By Scott Costen
They came, they saw, they commented.
For the fourth consecutive council meeting, opponents of sea-based aquaculture filled the public gallery last night, stating their case during public comments.
Speaking for a total of 53 minutes, they implored council — which has no jurisdiction over aquaculture licensing — to take a symbolic stand against fish farming and its possible expansion in Liverpool Bay. Councillors remained silent and Mayor David Dagley appeared unmoved.
But that doesn’t mean Protect Liverpool Bay and its supporters aren’t being heard.
Queens-Shelburne MLA Kim Masland has echoed many of their concerns. Two former Region of Queens mayors (Christopher Clarke and John Leefe) have also spoken against Cooke Aquaculture expanding its operation near Coffin Island.
Just as important, fish farm opponents have struck a chord with the general public. They attracted more than 100 people to a protest at Fort Point Lighthouse Park and drew a good crowd for a march in downtown Liverpool.

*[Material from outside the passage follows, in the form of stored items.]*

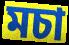
মচা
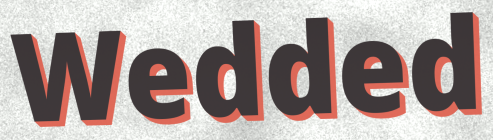
Wedded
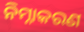
ନିମ୍ନାକରଣ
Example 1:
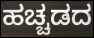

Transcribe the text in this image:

ಹಚ್ಚಡದ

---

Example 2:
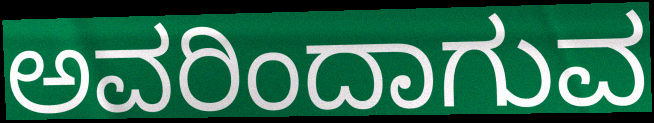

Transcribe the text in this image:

ಅವರಿಂದಾಗುವ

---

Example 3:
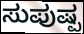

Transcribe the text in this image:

ಸುಪುಷ್ಪ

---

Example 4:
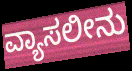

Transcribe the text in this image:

ವ್ಯಾಸಲೀನು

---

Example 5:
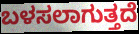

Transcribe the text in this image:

ಬಳಸಲಾಗುತ್ತದೆ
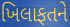
ખિલાફતને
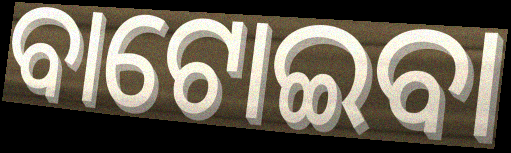
ବାଟୋଇବା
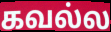
கவல்ல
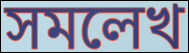
সমলেখ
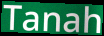
Tanah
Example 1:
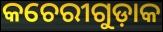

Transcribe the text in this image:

କଚେରୀଗୁଡ଼ାକ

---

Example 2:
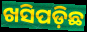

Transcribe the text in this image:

ଖସିପଡ଼ିଛ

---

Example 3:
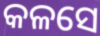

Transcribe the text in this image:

କଳସେ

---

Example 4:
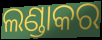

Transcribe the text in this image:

ଲଣ୍ଡାକର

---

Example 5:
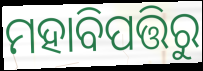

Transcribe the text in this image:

ମହାବିପତ୍ତିରୁ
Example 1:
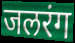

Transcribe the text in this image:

जलरंग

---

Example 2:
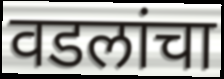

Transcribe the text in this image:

वडलांचा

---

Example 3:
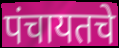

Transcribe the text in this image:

पंचायतचे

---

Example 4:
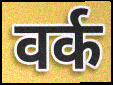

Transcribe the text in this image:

वर्क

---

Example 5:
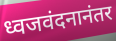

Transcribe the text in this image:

ध्वजवंदनानंतर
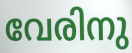
വേരിനു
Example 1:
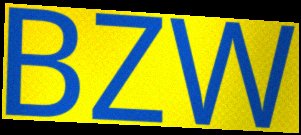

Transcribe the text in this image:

BZW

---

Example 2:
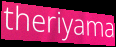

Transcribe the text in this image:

theriyama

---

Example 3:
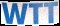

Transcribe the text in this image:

WTT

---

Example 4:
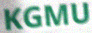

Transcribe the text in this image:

KGMU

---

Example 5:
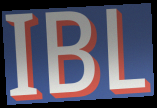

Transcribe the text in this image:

IBL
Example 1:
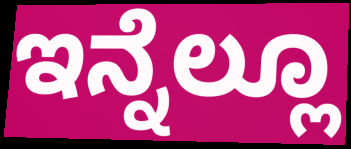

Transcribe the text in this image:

ಇನ್ನೆಲ್ಲೂ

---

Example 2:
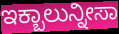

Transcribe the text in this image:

ಇಕ್ಬಾಲುನ್ನೀಸಾ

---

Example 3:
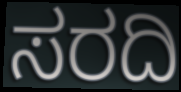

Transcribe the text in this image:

ಸರದಿ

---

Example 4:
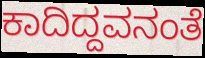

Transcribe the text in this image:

ಕಾದಿದ್ದವನಂತೆ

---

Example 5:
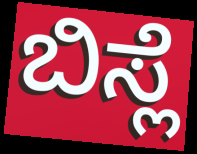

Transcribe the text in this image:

ಬಿಸ್ಲೆ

Based on my observations, most Queens County residents are with Protect Liverpool Bay.
They see very little local economic benefit in open-pen fish farming. They see aesthetic degradation, environmental risk and potential damage to traditional fishing industries. And they see possible harm to tourism and efforts to attract new residents.

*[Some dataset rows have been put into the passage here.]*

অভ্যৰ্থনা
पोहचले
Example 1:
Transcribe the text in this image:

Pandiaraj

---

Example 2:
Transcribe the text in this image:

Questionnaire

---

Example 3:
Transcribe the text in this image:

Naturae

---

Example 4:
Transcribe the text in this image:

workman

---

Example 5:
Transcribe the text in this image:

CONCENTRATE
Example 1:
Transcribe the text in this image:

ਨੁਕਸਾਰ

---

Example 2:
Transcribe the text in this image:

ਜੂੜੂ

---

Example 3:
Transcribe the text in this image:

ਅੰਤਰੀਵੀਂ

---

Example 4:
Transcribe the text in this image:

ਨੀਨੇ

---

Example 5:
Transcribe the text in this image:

Yet while many residents see these things clearly, our mayor and council appear blind to them.
During a break in last night’s meeting, Dagley told reporters (myself and LighthouseNOW’s Kevin McBain) he appreciated people’s passion for the issue, but council needs to stick to the facts of the matter. Cooke is currently “scoping” Liverpool Bay to determine its suitability for expanded fish farming, but it has not submitted any reports or made an official application to add new cages.
Dagley referenced an information session council attended in Shelburne last month with provincial fisheries and aquaculture staff. “They provided us with an overview of the process and the work that they do,” he said. “We were privy to watching a video of the Liverpool site, under the cage and next to the cage, that was taken in July and August of this past year … indicating that the bottom is clean and there (are) numerous wild fish around the bottom.”
Officially stating a position now would not only pre-judge the situation, Dagley said, it would also be a wasted effort on council’s part.
“We haven’t deliberated on a position because it would be good government to have the facts, which we don’t have.” Given the fact licensing decisions are made by the independent Aquaculture Review Board, he said: “Any letter that’s sent to the minister of provincial fisheries or anywhere else is not part of the process. It’s a dead letter.”
Dead letter or not, many people want to see action on this file from their elected representatives. Until they get it, opponents will likely continue to give councillors an earful from the public gallery.